Накануне 90-летия со дня рождения трижды Героя Советского Союза маршала авиации Ивана Никитовича Кожедуба его однополчанин генерал-майор авиации в отставке Герой Советского Союза Сергей Крамаренко и внучка Анна Кожедуб рассказали «ФАКТАМ» некоторые малоизвестные подробности из жизни прославленного летчика
В годы Великой Отечественной украинец Иван Кожедуб оказался самым результативным летчиком из всех, воевавших против Германии. В 120 воздушных боях он лично сбил 62 фашистских самолета и стал трижды Героем Советского Союза. Кроме него, три Звезды Героя в военное время получили только знаменитый летчик Александр Покрышкин (59 воздушных побед) и выдающийся полководец, маршал Советского Союза Георгий Жуков.
Во время войны в Корее за 10 месяцев 1951 года летчики 324-й авиадивизии, которой командовал полковник Иван Кожедуб, сбили 215 американских самолетов, в том числе и более 20 стратегических бомбардировщиков В-29 «Суперкрепость», способных нести ядерное оружие и выжигавших напалмом целые города. Существует мнение, что именно поражение в Корее заставило руководство США отказаться от плана «Дропшот», предполагавшего атомную бомбардировку всех крупнейших городов и военных объектов СССР воздушной армадой из 300 «крепостей», и так была предотвращена третья мировая война.
— Как вы познакомились с Иваном Кожедубом? — спрашиваю у Сергея Макаровича Крамаренко.
— В конце лета 1944 года я после госпиталя разыскал мой родной 19-й истребительный авиаполк. В то время он уже базировался в Польше. В боях за освобождение Украины мы уничтожили более двухсот фашистских самолетов, и полк получил почетное наименование 176-го гвардейского. Так вот, когда я вернулся из госпиталя, заместителем командира полка был Иван Никитич Кожедуб.

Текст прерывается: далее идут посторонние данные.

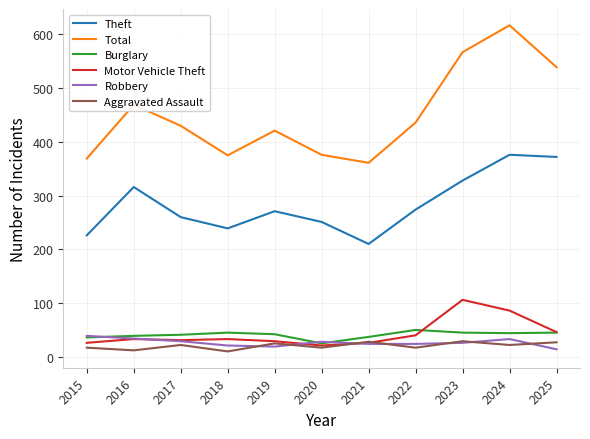

True or false: Aggravated Assault and Total cross at least once.

False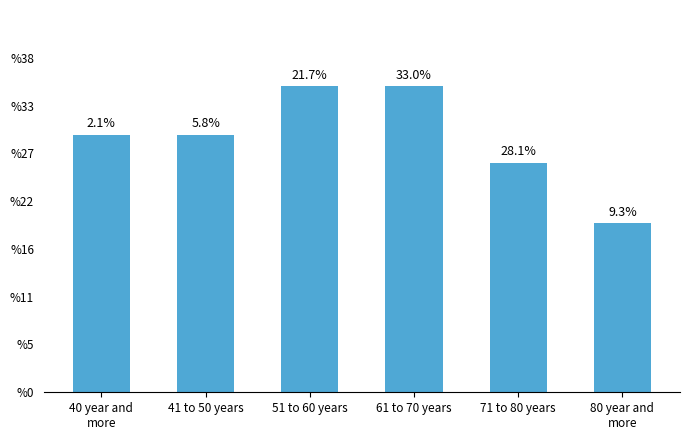

Are the bars horizontal?

No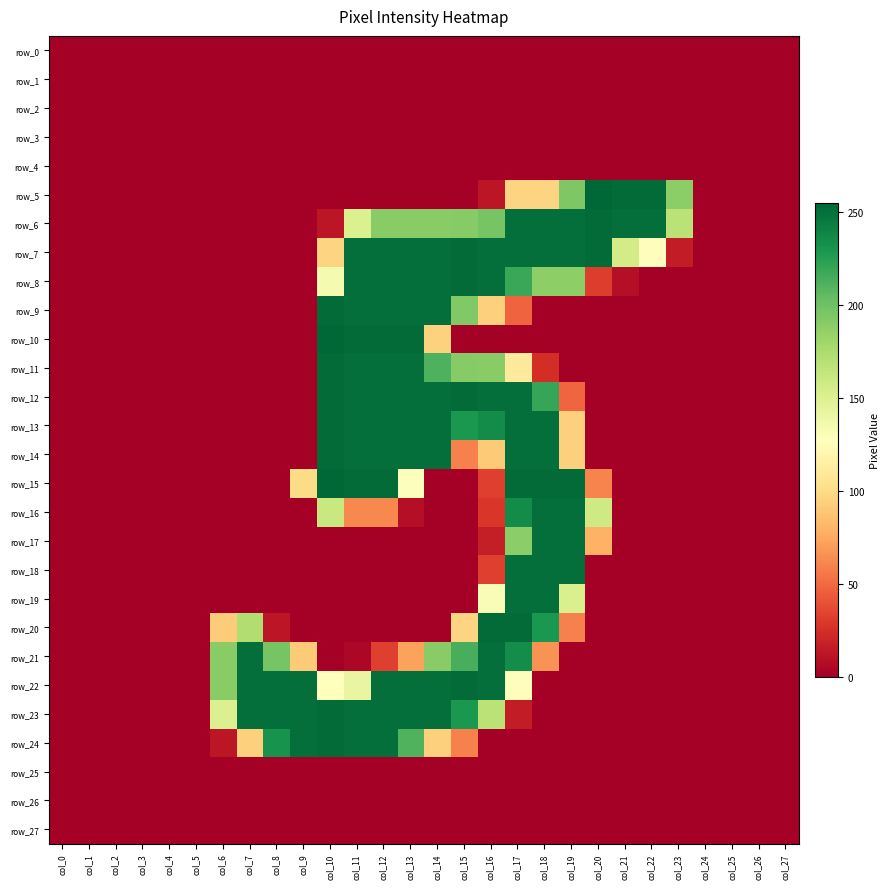

Rank the categories by row_21 value from lowest to highest.

col_0, col_1, col_2, col_3, col_4, col_5, col_10, col_19, col_20, col_21, col_22, col_23, col_24, col_25, col_26, col_27, col_11, col_12, col_18, col_13, col_9, col_6, col_14, col_8, col_15, col_17, col_7, col_16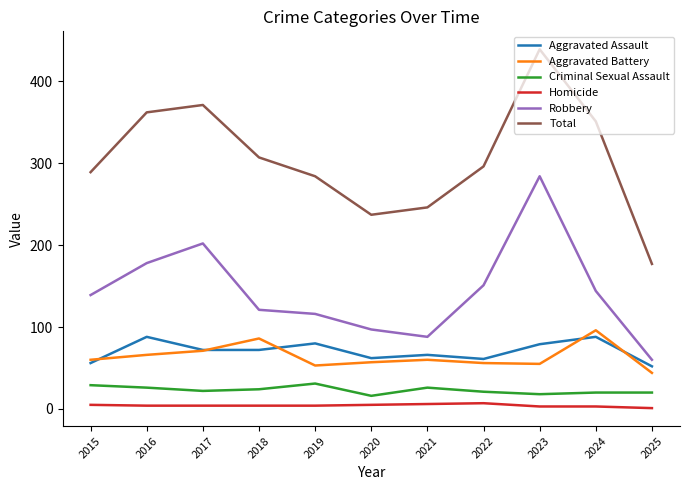

What is the sum of all Aggravated Battery values?

704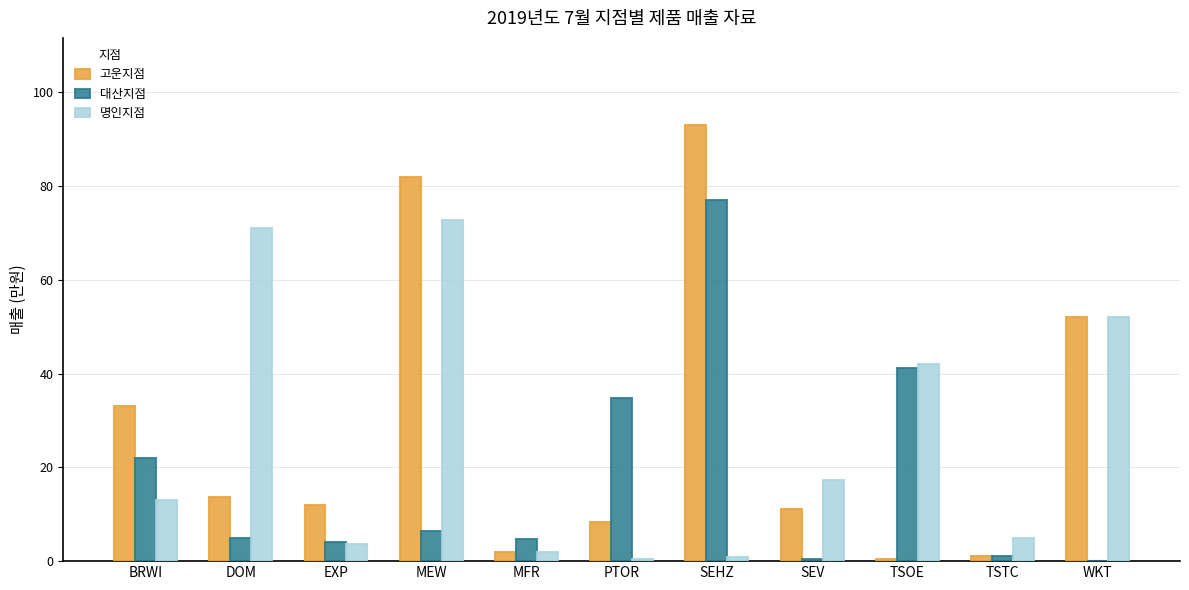

Which category has the highest value in the 고운지점 series?

SEHZ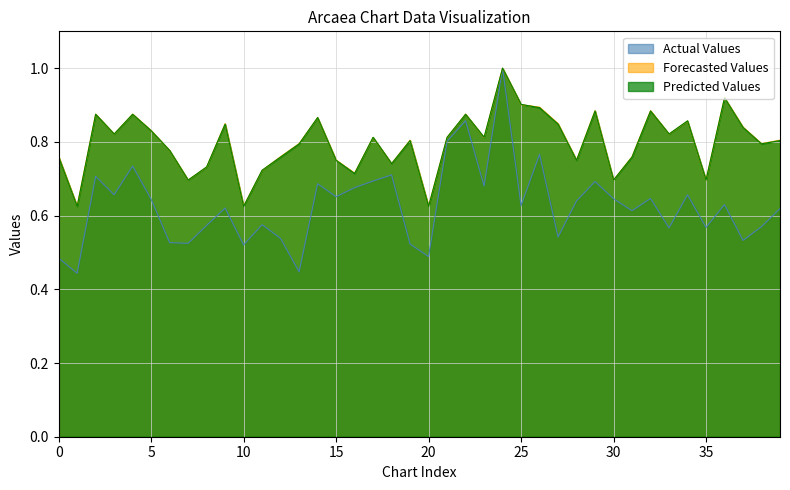

Reading right to left, what are all the values shown in this chart?

Actual Values: 39=0.6	38=0.6	37=0.5	36=0.6	35=0.6	34=0.7	33=0.6	32=0.6	31=0.6	30=0.6	29=0.7	28=0.6	27=0.5	26=0.8	25=0.6	24=1.0	23=0.7	22=0.9	21=0.8	20=0.5	19=0.5	18=0.7	17=0.7	16=0.7	15=0.7	14=0.7	13=0.4	12=0.5	11=0.6	10=0.5	9=0.6	8=0.6	7=0.5	6=0.5	5=0.6	4=0.7	3=0.7	2=0.7	1=0.4	0=0.5
Forecasted Values: 39=0.8	38=0.8	37=0.8	36=0.9	35=0.7	34=0.9	33=0.8	32=0.9	31=0.8	30=0.7	29=0.9	28=0.8	27=0.8	26=0.9	25=0.9	24=1.0	23=0.8	22=0.9	21=0.8	20=0.6	19=0.8	18=0.7	17=0.8	16=0.7	15=0.8	14=0.9	13=0.8	12=0.8	11=0.7	10=0.6	9=0.8	8=0.7	7=0.7	6=0.8	5=0.8	4=0.9	3=0.8	2=0.9	1=0.6	0=0.8
Predicted Values: 39=0.8	38=0.8	37=0.8	36=0.9	35=0.7	34=0.9	33=0.8	32=0.9	31=0.8	30=0.7	29=0.9	28=0.8	27=0.8	26=0.9	25=0.9	24=1.0	23=0.8	22=0.9	21=0.8	20=0.6	19=0.8	18=0.7	17=0.8	16=0.7	15=0.8	14=0.9	13=0.8	12=0.8	11=0.7	10=0.6	9=0.8	8=0.7	7=0.7	6=0.8	5=0.8	4=0.9	3=0.8	2=0.9	1=0.6	0=0.8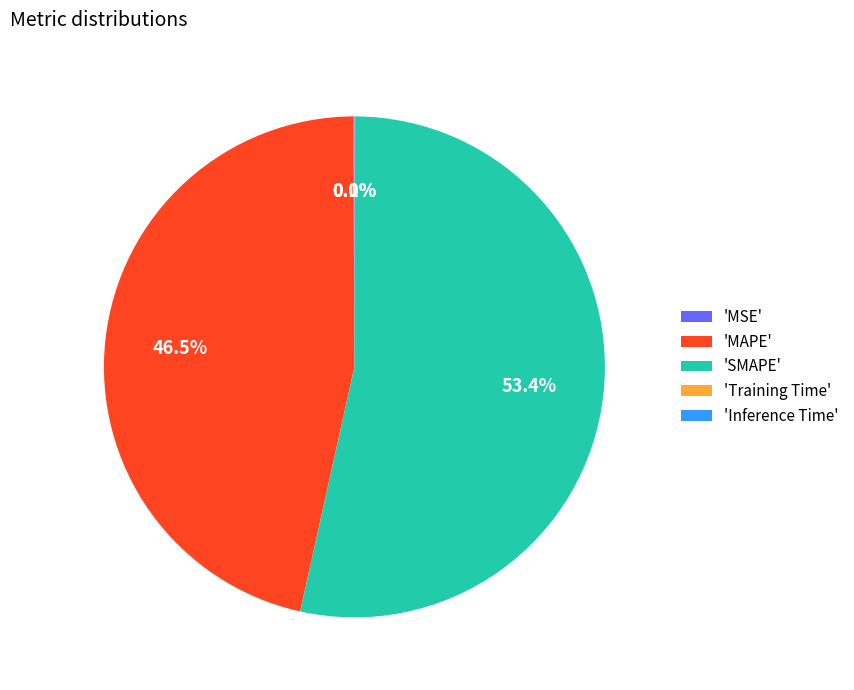

Which slice is the largest?

'SMAPE'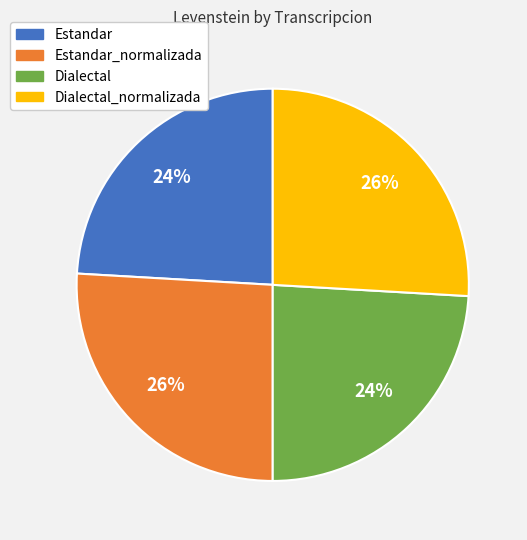

Is the sum of Estandar_normalizada and Dialectal_normalizada greater than half?

Yes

— А почему вы оказались в госпитале?
— Под Проскуровом (ныне Хмельницкий) мой самолет Ла-5 подбили. Меня ранило, и я сильно обгорел. Самолет пришлось покинуть. Очнулся у немцев. Они поначалу приняли меня за обгоревшего танкиста: мое лицо буквально обуглилось, а ноги были перебиты и иссечены осколками.
Узнав, что я летчик, какой-то офицер приказал: расстрелять. К счастью, вышел генерал и велел отвезти в госпиталь. Меня положили на телегу рядом с раненым немецким офицером. Так я попал в лазарет лагеря, где меня неделю выхаживали пленные советский врач и медсестры. Там я заболел еще и тифом. На седьмой день мы услышали грохот, стрельбу. Оказалось, немцы драпают из Проскурова
До того как нас освободили, меня считали погибшим, матери отправили похоронку. А я возвратился в свой полк. И когда постоянный ведомый Кожедуба, капитан Титаренко, по разным причинам не мог вылетать, Иван Никитич начал брать с собой в полеты меня.
Ответственность легла на меня огромная. Ведь как ведомый я, по сути, отвечал за жизнь ведущего: должен был его прикрывать. Когда ведущий атакует воздушную или наземную цель, он сам не может оглядываться. Ведомому нужно все время висеть у него на хвосте, повторять все его маневры, вовремя предупреждать об опасности, а если надо — и собой прикрыть от вражеской очереди.
В свое время науку быть ведомым осваивал и сам Кожедуб. Во время одного из своих первых боевых вылетов они с ведущим должны были не подпустить противника к аэродрому. Но Иван Никитич ведущего потерял. Увидев шестерку приближающихся «мессершмиттов», бросился на них в одиночку Уцелел лишь благодаря бронеспинке. А вот самолет ремонту не подлежал. Иван с трудом посадил его на аэродром, к которому немцы все же прорвались, разбомбили полосу Словом, истребитель задачу не выполнил! За это можно было и под трибунал попасть. Замполит полка предлагал отстранить Кожедуба от летной работы и перевести в наземную службу. Но командир полка, наверное, все же увидел в нем задатки хорошего летчика.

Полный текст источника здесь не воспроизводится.